Their emotional and mental developments have more or less paced each other as well. As infants, Hasani and Lukas wanted to be held most of the time.
“Hasani is now starting to act like a big boy and run around and move away from mom, but then he’ll get scared and run back to mom,” Edwards said. “I see my son do that, too — he’ll run toward the playground and then turn around, like, ‘Oh, no! Where’s mom?’”
Asked whether the zoo has plans to bring another baby gorilla into the world any time soon, she said that would be up to the species survival plan, which plays matchmaker to animals in captivity based on their DNA to ensure genetic
“Not at this time, no,” she said.
Asked whether she has any plans to bring any more human babies into her world, Edwards just laughed.

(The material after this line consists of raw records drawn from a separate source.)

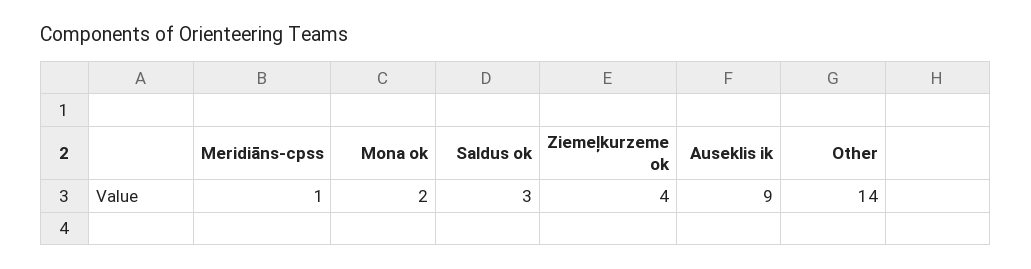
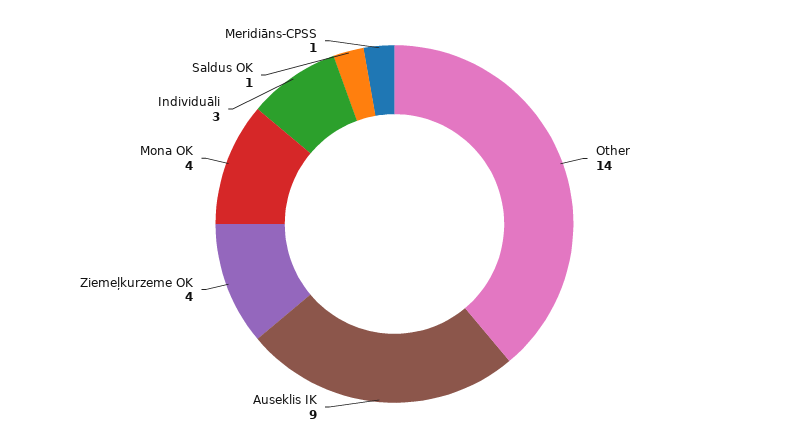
Mona ok: 2 -> 4
Saldus ok: 3 -> 1
Individuāli: none -> 3

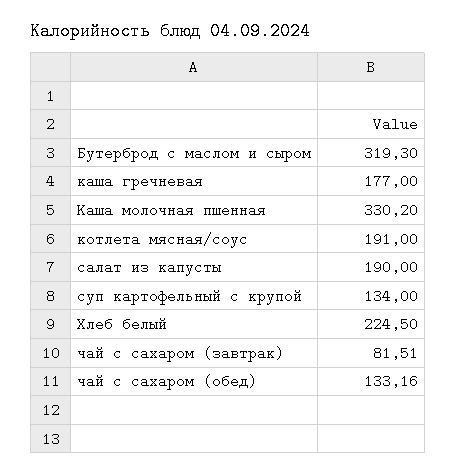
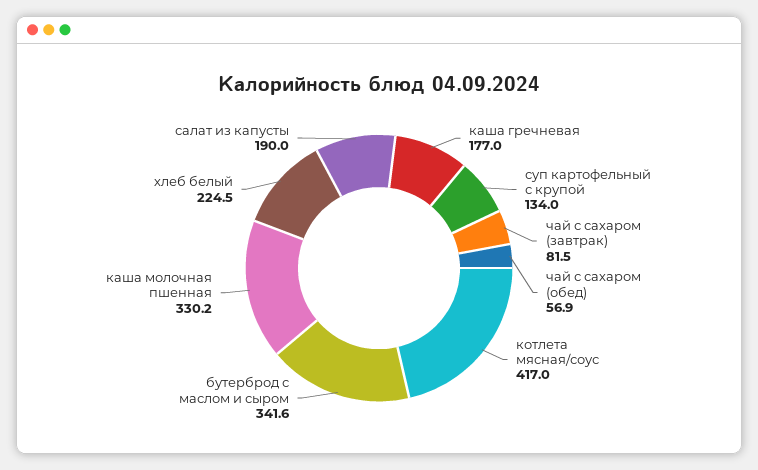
Бутерброд с маслом и сыром: 319.3 -> 341.6
котлета мясная/соус: 191 -> 417
чай с сахаром (обед): 133.16 -> 56.9

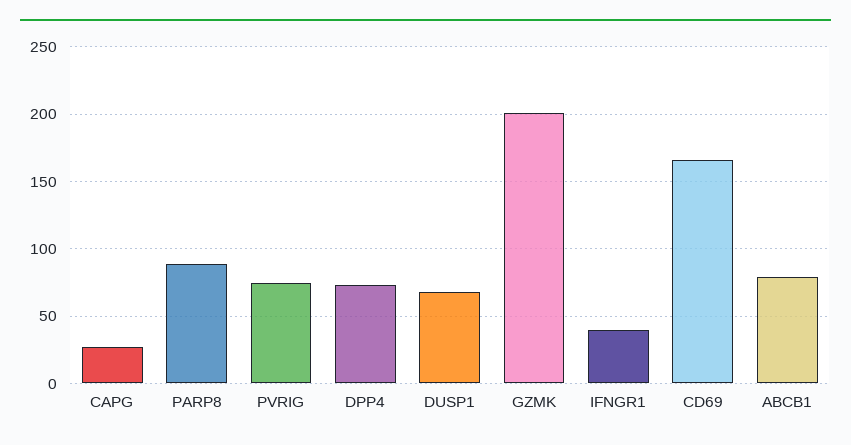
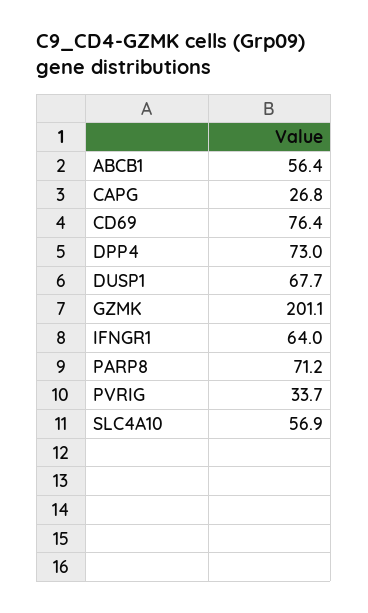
PARP8: 90 -> 71.2
PVRIG: 75 -> 33.7
IFNGR1: 40 -> 64
CD69: 165 -> 76.4
ABCB1: 80 -> 56.4
SLC4A10: none -> 56.9

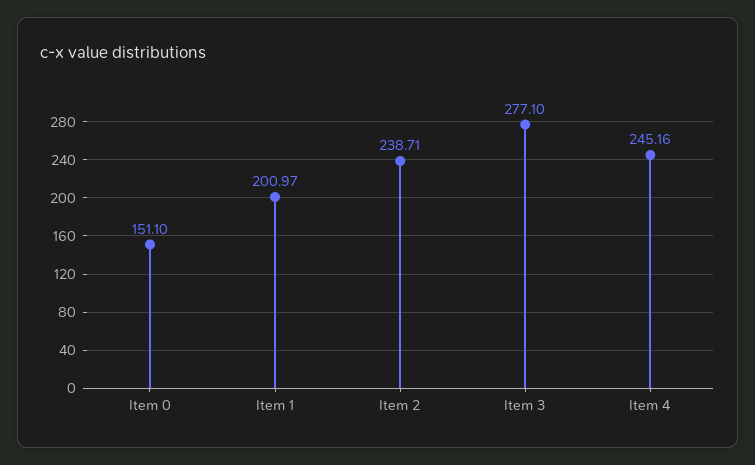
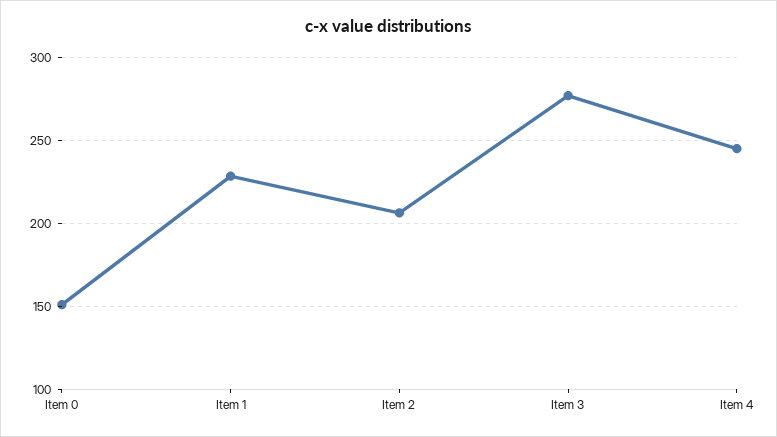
Item 1: 200.97 -> 230
Item 2: 238.71 -> 205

“Nope, not at this time,” she said.
All about Hasani
The newest gorilla at the San Francisco Zoo is set to celebrate his first birthday Tuesday.
- Name: Hasani (means “Handsome” in Swahili)
- Born: Dec. 8, 2008
- Parents: Father is Oscar Jonesy, the adult silverback of the gorilla house. Mother is Monifa, who is a first-time mother.
- Surrogate mom: Buwang showed a lot of interest in Hasani from the start, and when he was about 5 months old, she became his surrogate mom.
- Species: Western lowland gorilla, a critically endangered species.
- Weight when born: 6 pounds
- Current weight: 20 pounds
- Weight when full-grown: 350 to 500 pounds
- Birthday celebration: Zoo members are invited to celebrate Hasani’s birthday at 9:30 a.m. Tuesday. Hasani will get a big “ice cake” — a block of carved ice.